§ Exercise prompt
The reply should contain every entry exactly as given, with no pictures in it.

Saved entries
━━━━

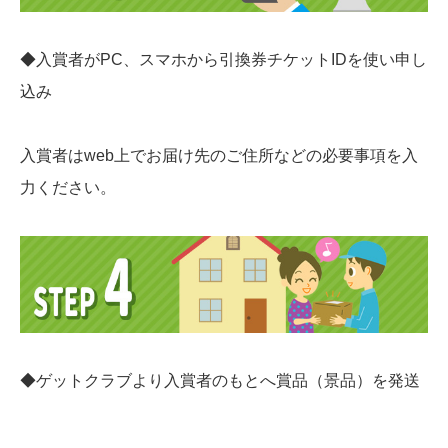
◆入賞者がPC、スマホから引換券チケットIDを使い申し
込み
入賞者はweb上でお届け先のご住所などの必要事項を入
力ください。
◆ゲットクラブより入賞者のもとへ賞品（景品）を発送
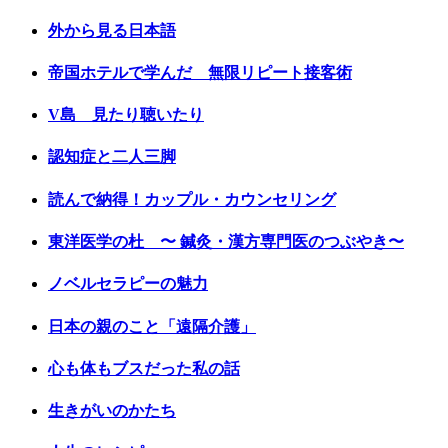
外から見る日本語
帝国ホテルで学んだ 無限リピート接客術
V島 見たり聴いたり
認知症と二人三脚
読んで納得！カップル・カウンセリング
東洋医学の杜 〜 鍼灸・漢方専門医のつぶやき〜
ノベルセラピーの魅力
日本の親のこと「遠隔介護」
心も体もブスだった私の話
生きがいのかたち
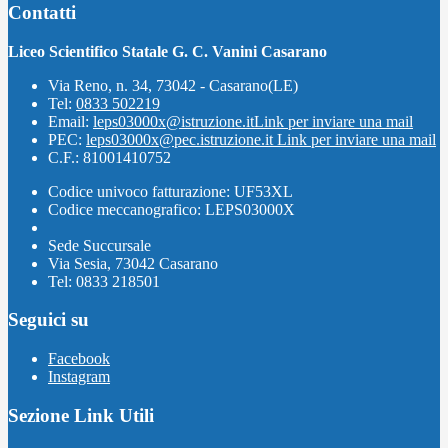
Contatti
Liceo Scientifico Statale G. C. Vanini Casarano
Via Reno, n. 34, 73042 - Casarano(LE)
Tel:
0833 502219
Email:
leps03000x@istruzione.it
Link per inviare una mail
PEC:
leps03000x@pec.istruzione.it
Link per inviare una mail
C.F.: 81001410752
Codice univoco fatturazione: UF53XL
Codice meccanografico: LEPS03000X
Sede Succursale
Via Sesia, 73042 Casarano
Tel: 0833 218501
Seguici su
Facebook
Instagram
Sezione Link Utili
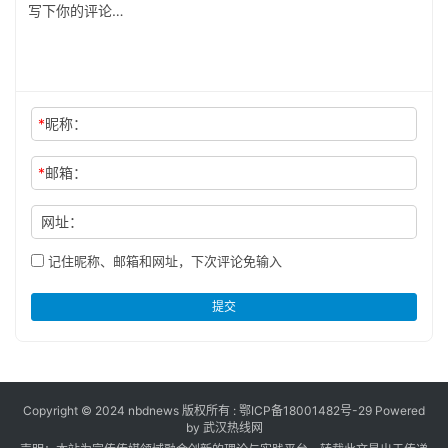
*
昵称：
*
邮箱：
网址：
记住昵称、邮箱和网址，下次评论免输入
提交
Copyright © 2024 nbdnews 版权所有 :
鄂ICP备18001482号-29
Powered
by 武汉热线网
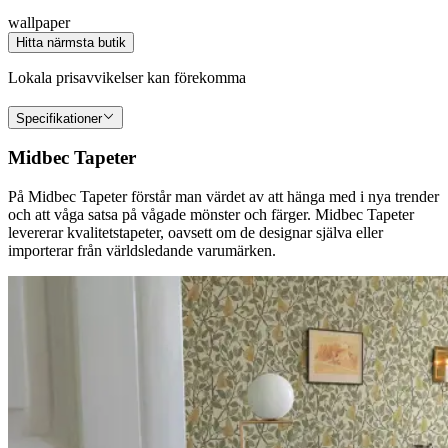
wallpaper
Hitta närmsta butik
Lokala prisavvikelser kan förekomma
Specifikationer
Midbec Tapeter
På Midbec Tapeter förstår man värdet av att hänga med i nya trender
och att våga satsa på vågade mönster och färger. Midbec Tapeter
levererar kvalitetstapeter, oavsett om de designar själva eller
importerar från världsledande varumärken.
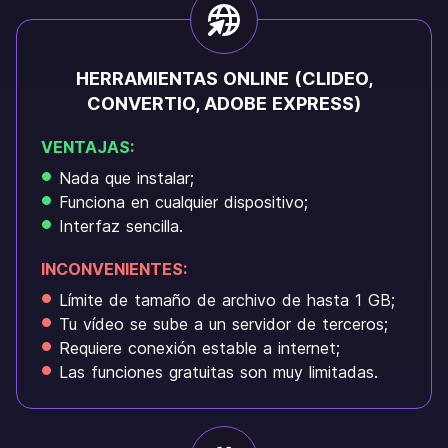
HERRAMIENTAS ONLINE (CLIDEO,
CONVERTIO, ADOBE EXPRESS)
VENTAJAS:
Nada que instalar;
Funciona en cualquier dispositivo;
Interfaz sencilla.
INCONVENIENTES:
Límite de tamaño de archivo de hasta 1 GB;
Tu vídeo se sube a un servidor de terceros;
Requiere conexión estable a internet;
Las funciones gratuitas son muy limitadas.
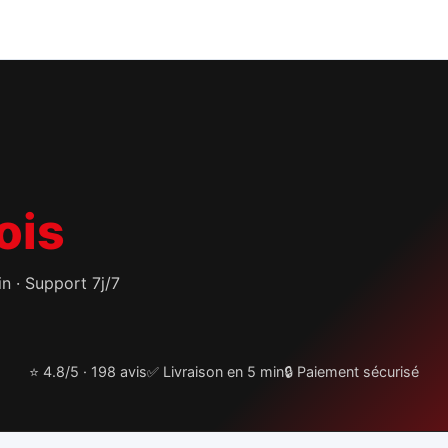
ois
 · Support 7j/7
⭐ 4.8/5 · 198 avis
✅ Livraison en 5 min
🔒 Paiement sécurisé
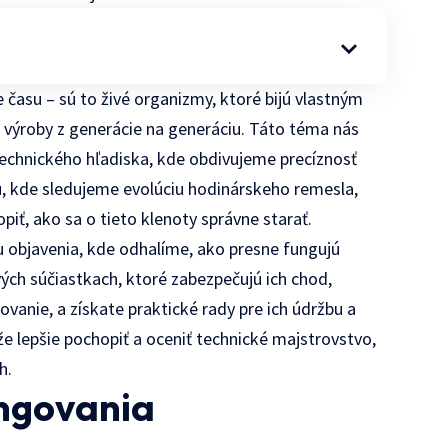
 času – sú to živé organizmy, ktoré bijú vlastným
 výroby z generácie na generáciu. Táto téma nás
technického hľadiska, kde obdivujeme precíznosť
u, kde sledujeme evolúciu hodinárskeho remesla,
iť, ako sa o tieto klenoty správne starať.
u objavenia, kde odhalíme, ako presne fungujú
ých súčiastkach, ktoré zabezpečujú ich chod,
ovanie, a získate praktické rady pre ich údržbu a
 lepšie pochopiť a oceniť technické majstrovstvo,
h.
ungovania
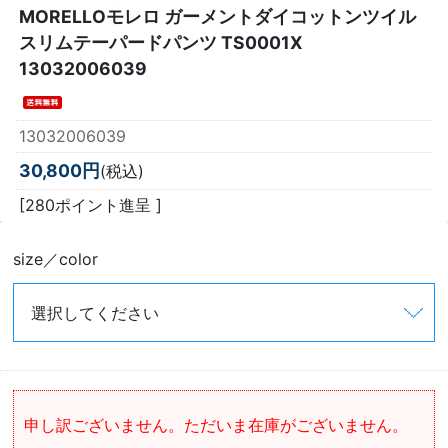
MORELLOモレロ ガーメントダイコットンツイル
スリムテーパードパンツ TS0001X
13032006039
13032006039
30,800円
(税込)
[280ポイント進呈 ]
size／color
申し訳ございません。ただいま在庫がございません。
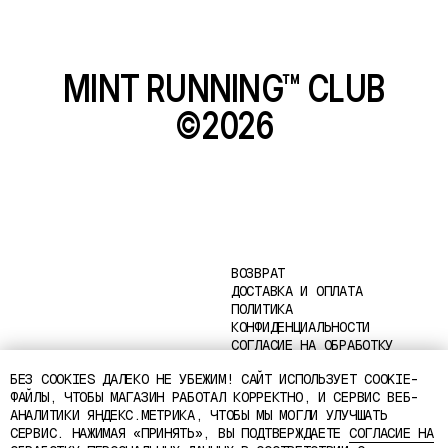
ОФЕРТА
ДИЗАЙН И РАЗРАБОТКА
AYA
БЕЗ COOKIES ДАЛЕКО НЕ УБЕЖИМ! САЙТ ИСПОЛЬЗУЕТ COOKIE-
ФАЙЛЫ, ЧТОБЫ МАГАЗИН РАБОТАЛ КОРРЕКТНО, И СЕРВИС ВЕБ-
АНАЛИТИКИ ЯНДЕКС.МЕТРИКА, ЧТОБЫ МЫ МОГЛИ УЛУЧШАТЬ
СЕРВИС. НАЖИМАЯ «ПРИНЯТЬ», ВЫ ПОДТВЕРЖДАЕТЕ
СОГЛАСИЕ НА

━━━━

§ Output of the task
◆入賞者がPC、スマホから引換券チケットIDを使い申し
込み
入賞者はweb上でお届け先のご住所などの必要事項を入
力ください。
◆ゲットクラブより入賞者のもとへ賞品（景品）を発送
外から見る日本語
帝国ホテルで学んだ 無限リピート接客術
V島 見たり聴いたり
認知症と二人三脚
読んで納得！カップル・カウンセリング
東洋医学の杜 〜 鍼灸・漢方専門医のつぶやき〜
ノベルセラピーの魅力
日本の親のこと「遠隔介護」
心も体もブスだった私の話
生きがいのかたち
Contatti
Liceo Scientifico Statale G. C. Vanini Casarano
Via Reno, n. 34, 73042 - Casarano(LE)
Tel:
0833 502219
Email:
leps03000x@istruzione.it
Link per inviare una mail
PEC:
leps03000x@pec.istruzione.it
Link per inviare una mail
C.F.: 81001410752
Codice univoco fatturazione: UF53XL
Codice meccanografico: LEPS03000X
Sede Succursale
Via Sesia, 73042 Casarano
Tel: 0833 218501
Seguici su
Facebook
Instagram
Sezione Link Utili
*
昵称：
*
邮箱：
网址：
记住昵称、邮箱和网址，下次评论免输入
提交
Copyright © 2024 nbdnews 版权所有 :
鄂ICP备18001482号-29
Powered
by 武汉热线网
wallpaper
Hitta närmsta butik
Lokala prisavvikelser kan förekomma
Specifikationer
Midbec Tapeter
På Midbec Tapeter förstår man värdet av att hänga med i nya trender
och att våga satsa på vågade mönster och färger. Midbec Tapeter
levererar kvalitetstapeter, oavsett om de designar själva eller
importerar från världsledande varumärken.
HERRAMIENTAS ONLINE (CLIDEO,
CONVERTIO, ADOBE EXPRESS)
VENTAJAS:
Nada que instalar;
Funciona en cualquier dispositivo;
Interfaz sencilla.
INCONVENIENTES:
Límite de tamaño de archivo de hasta 1 GB;
Tu vídeo se sube a un servidor de terceros;
Requiere conexión estable a internet;
Las funciones gratuitas son muy limitadas.
ois
 · Support 7j/7
⭐ 4.8/5 · 198 avis
✅ Livraison en 5 min
🔒 Paiement sécurisé
 času – sú to živé organizmy, ktoré bijú vlastným
 výroby z generácie na generáciu. Táto téma nás
technického hľadiska, kde obdivujeme precíznosť
u, kde sledujeme evolúciu hodinárskeho remesla,
iť, ako sa o tieto klenoty správne starať.
u objavenia, kde odhalíme, ako presne fungujú
ých súčiastkach, ktoré zabezpečujú ich chod,
ovanie, a získate praktické rady pre ich údržbu a
 lepšie pochopiť a oceniť technické majstrovstvo,
h.
ungovania
MORELLOモレロ ガーメントダイコットンツイル
スリムテーパードパンツ TS0001X
13032006039
13032006039
30,800円
(税込)
[280ポイント進呈 ]
size／color
申し訳ございません。ただいま在庫がございません。
ОФЕРТА
ДИЗАЙН И РАЗРАБОТКА
AYA
БЕЗ COOKIES ДАЛЕКО НЕ УБЕЖИМ! САЙТ ИСПОЛЬЗУЕТ COOKIE-
ФАЙЛЫ, ЧТОБЫ МАГАЗИН РАБОТАЛ КОРРЕКТНО, И СЕРВИС ВЕБ-
АНАЛИТИКИ ЯНДЕКС.МЕТРИКА, ЧТОБЫ МЫ МОГЛИ УЛУЧШАТЬ
СЕРВИС. НАЖИМАЯ «ПРИНЯТЬ», ВЫ ПОДТВЕРЖДАЕТЕ
СОГЛАСИЕ НА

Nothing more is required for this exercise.